Some examples are probably in order:
  • "4-byte aligned" refers to a memory location which has an address which is a multiple of 4.
  • "word aligned" refers to a memory location which has an address which is a multiple of the size of a "word" (note that the size of a "word" varies from architecture to architecture).
  • "integer aligned" which refers to a memory location which has an address which is a multiple of the size of an "integer" (again, the size of an "integer" varies from architecture to architecture).
Data types which are often used in "data type aligned" or "data type alignment" are (in alphabetical order):
  • byte
  • double precision - a floating point entity which is the size of a C programming language "double" (usually but not always 8 bytes long)
  • double word - double the size of a "word"
  • full word - synonym for "word" when clarity is important
  • half word - half the size of a "word"
  • int - refers to the C "int" data type
  • integer - a synonym for "int"
  • long - refer's to the C "long" data type
  • page - refers to a virtual memory page (usually 4K these days but other powers of two like 512, 1024, 2048 and 8192 are not unheard of)
  • quad - a synonym for "quad precision"
  • quad precision - a floating point entity which is the size of a C "long double" (usually but not always 16 bytes long)
  • short - refers to the C "short" datatype
  • single precision - a floating point entity which is the size of a C "float" (usually but not always 4 bytes long)
  • word - the 'natural' word size on the machine (typically the size of an "int")

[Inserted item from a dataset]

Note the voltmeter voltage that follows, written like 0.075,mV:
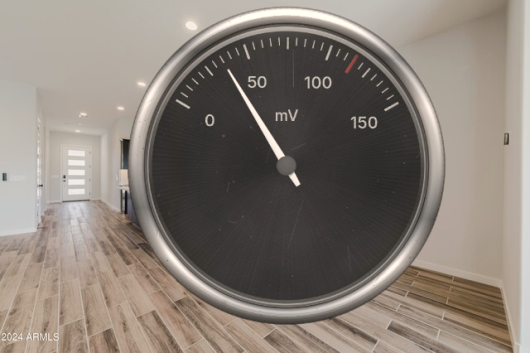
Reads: 35,mV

The above list uses C data types to avoid having to define terms like "int" in architecture-neutral ways.

This writeup makes a critical and subtle assumption - that we're dealing with machine architectures that have byte-addressable memory which means that each byte has a unique address. Some machines are word-addressable which means that each word has a unique address and the way to get at a byte is to fetch the word and then use a combination of shift and mask operations to extract the byte from the word (word-addressable machines are pretty rare these days).

If I recall correctly, the old Cray vector-style supercomputers were word-addressable and not byte-addressable.